Well, there are two potential exclusions from taxation under section CB 14, the residential property exclusion, and the farmland exclusion.
Lesson number three – if your land is neither farmland, nor did you live on the land as your residence (or at least intend to), then your gain will be subject to taxation under section CB 14 without the need to consider the exclusions further.
The residential property exclusion can be applied, where you acquired the land and used it or intended to use it for residential purposes, and then you have sold the land to a purchaser who has acquired it for the same purpose. The meaning of ‘residential purposes’ is defined in the exclusion clause itself and means a purpose that the person has of using the land or intending to use the land mainly as a residence for the person, and if members of the person’s family live with them, the person and members of the person’s family living with them and includes the purpose of erecting a dwelling / house on the land to be occupied as such a residence.
Naturally, some knowledge of the purchasers intended use for the land would be prudent if you were wanting to rely on the exclusion, as without a doubt Inland Revenue will question you as to how you arrived at your conclusion.

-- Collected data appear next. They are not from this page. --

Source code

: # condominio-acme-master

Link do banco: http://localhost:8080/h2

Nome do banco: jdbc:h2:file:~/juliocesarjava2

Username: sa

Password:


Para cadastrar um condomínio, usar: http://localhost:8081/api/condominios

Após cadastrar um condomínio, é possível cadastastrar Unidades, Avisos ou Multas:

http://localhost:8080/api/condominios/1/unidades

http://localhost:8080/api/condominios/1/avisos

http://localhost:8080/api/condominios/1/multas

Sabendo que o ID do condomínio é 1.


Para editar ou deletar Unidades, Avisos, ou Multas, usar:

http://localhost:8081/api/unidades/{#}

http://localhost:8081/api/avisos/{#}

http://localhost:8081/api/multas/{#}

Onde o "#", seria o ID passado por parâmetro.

On the other hand, the farmland exclusion can be claimed where you acquired the land, and you used (along with any spouse, civil union partner or de facto partner) or intended to use the land mainly for the purposes of a farming or agricultural business carried on by you, and you then sold the land to a purchaser mainly for the purposes of the continuing use of the land in a farming or agricultural business. Again, knowledge of the purchaser’s intentions that can be substantiated would be prudent to rebut any Inland Revenue challenge, although arguably under both scenarios Inland Revenue will be coming at you with the benefit of hindsight and may be able to ascertain for themselves what the residential / farmland was subsequently used by the purchaser for.

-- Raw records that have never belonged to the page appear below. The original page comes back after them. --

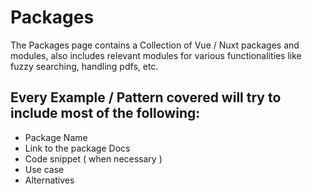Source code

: # Packages

The Packages page contains a Collection of Vue / Nuxt packages and modules, also includes relevant modules for various functionalities like fuzzy searching, handling pdfs, etc.

## Every Example / Pattern covered will try to include most of the following:

* Package Name
* Link to the package Docs
* Code snippet ( when necessary )
* Use case
* Alternatives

Finally, if all else has failed and you have reached the point that section CB 14 will apply to your disposal, there is a legislative concession to dictate how much of your disposal gain is subject to taxation. For each 12-month period that you have owned the land, the quantum of the disposal gain subject to taxation is reduced by 10%. So, if you have owned the land for four years, only 60% of the gain is taxable; for 7 years, only 30% of the gain is taxable, and so on.
Final lesson – for the purpose of determining how long you are deemed to have owned the land for, and consequently what ownership discount you will be entitled to, you get to take advantage of the associated ownership concession contained in section CB 15(2). You may recall from earlier articles, that this concession can be applied in scenarios where you have acquired the land from an associated person (as that term is legislatively defined for the purpose of the land tax provisions). In these cases, your acquisition date will be deemed to be the date your associated vendor acquired the land, and not your acquisition date. So, if a family trust of which you hold the power of appointment acquired the land on 1st April 2008, sold the land to you on 1st April 2014, and you sell the land on 1st April 2020, then for the purpose of section CB 14, you are deemed to have acquired the land on 1st April 2008. As a consequence, being deemed to have owned the land for 12 years at the time of its disposal (as opposed to 6 years), section CB 14 is of no application to you as you have not disposed of the land during the requisite 10-year ownership period.